Brief:
Summarize the abstract below in two sentences.

Excerpted passage:
--------------------------------------------------

Issue 6, 2021

Mass defect-based carbonyl activated tags (mdCATs) for multiplex data-independent acquisition proteome quantification

Abstract

Mass spectrometry (MS) quantification has become an essential tool for both modern biology and translational medicine research. Data-independent acquisition (DIA) has emerged recently and combines the merits of data-dependent acquisition (DDA) methods and selected reaction monitoring (SRM) approaches. Unfortunately, making a quantitative comparison between samples in a single DIA injection is extremely restricted due to its poor compatibility with the traditional DDA labeling approach. As a consequence, a multiplex quantitative reagent suitable for the DIA strategy would be strongly desirable to improve these uninformative situations. As counterparts to traditional DDA quantitative reagents, such as tandem mass tags (TMT) and isobaric tags for relative and absolute quantification (iTRAQ), here, we have designed a novel mass-defect-based carbonyl activated tag (mdCAT) allowing the DIA method to quantify eight samples in parallel for the first time. The integration of the mdCATs with the DIA strategy can not only allow the popular and powerful merits of the DIA strategy, such as broad proteomic coverage, good reproducibility, and accuracy, but it can also eliminate spectral complexity due to their minuscule mass differences. In doing so, it offers new opportunities for the investigation of clinical samples, driving the field of DIA toward unprecedented multiplexing and improving its ability to search for diagnostic biomarkers.

--------------------------------------------------

Dataset records:
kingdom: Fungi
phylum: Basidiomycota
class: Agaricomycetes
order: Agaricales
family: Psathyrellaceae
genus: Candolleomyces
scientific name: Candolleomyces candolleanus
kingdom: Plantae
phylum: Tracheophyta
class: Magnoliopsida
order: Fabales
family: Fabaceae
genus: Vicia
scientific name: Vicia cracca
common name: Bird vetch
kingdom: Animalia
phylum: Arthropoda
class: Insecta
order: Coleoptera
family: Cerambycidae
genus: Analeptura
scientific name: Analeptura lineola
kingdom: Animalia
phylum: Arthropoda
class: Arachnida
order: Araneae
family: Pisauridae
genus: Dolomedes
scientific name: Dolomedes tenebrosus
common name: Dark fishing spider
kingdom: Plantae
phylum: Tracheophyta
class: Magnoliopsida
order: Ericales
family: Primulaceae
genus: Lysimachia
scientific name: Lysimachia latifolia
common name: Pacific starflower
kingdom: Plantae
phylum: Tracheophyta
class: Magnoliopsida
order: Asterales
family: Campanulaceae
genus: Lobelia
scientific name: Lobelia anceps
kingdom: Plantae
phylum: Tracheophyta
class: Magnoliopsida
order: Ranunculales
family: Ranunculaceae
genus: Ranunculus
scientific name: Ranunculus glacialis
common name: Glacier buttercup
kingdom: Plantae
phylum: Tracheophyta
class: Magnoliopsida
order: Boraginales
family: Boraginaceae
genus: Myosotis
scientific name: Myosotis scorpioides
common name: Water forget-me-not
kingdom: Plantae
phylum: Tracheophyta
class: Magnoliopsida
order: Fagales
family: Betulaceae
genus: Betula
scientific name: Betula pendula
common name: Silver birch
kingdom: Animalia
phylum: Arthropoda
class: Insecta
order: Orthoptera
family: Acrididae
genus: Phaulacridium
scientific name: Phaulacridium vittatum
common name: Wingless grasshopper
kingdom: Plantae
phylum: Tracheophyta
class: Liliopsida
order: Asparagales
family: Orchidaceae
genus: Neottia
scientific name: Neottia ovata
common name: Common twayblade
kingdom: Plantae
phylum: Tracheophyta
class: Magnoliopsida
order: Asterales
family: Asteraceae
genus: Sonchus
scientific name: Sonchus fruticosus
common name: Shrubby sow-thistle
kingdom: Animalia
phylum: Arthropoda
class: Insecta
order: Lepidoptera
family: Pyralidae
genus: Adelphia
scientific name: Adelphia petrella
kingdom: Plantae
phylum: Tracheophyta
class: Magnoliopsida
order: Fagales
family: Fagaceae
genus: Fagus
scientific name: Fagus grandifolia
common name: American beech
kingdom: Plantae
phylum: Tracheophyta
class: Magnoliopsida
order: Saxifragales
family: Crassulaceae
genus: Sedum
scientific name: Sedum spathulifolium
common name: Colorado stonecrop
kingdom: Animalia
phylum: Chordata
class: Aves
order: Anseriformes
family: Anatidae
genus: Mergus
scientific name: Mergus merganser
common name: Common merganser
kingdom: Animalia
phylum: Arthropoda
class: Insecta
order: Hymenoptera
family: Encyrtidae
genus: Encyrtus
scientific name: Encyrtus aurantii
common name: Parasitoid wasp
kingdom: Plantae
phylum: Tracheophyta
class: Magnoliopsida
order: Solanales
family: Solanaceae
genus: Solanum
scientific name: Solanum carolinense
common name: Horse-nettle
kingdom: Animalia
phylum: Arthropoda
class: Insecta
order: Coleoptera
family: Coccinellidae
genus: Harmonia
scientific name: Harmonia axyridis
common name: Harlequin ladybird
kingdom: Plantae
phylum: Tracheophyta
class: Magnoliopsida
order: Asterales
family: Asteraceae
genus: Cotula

--------------------------------------------------

Final answer:
Data-independent acquisition (DIA) combines the strengths of data-dependent acquisition and selected reaction monitoring, but comparing samples in a single DIA injection is highly limited because it works poorly with traditional DDA labeling. The authors designed mass-defect-based carbonyl activated tags (mdCATs) that let DIA quantify eight samples in parallel for the first time, keeping DIA's broad coverage, reproducibility and accuracy while avoiding spectral complexity, which opens new opportunities for studying clinical samples and finding diagnostic biomarkers.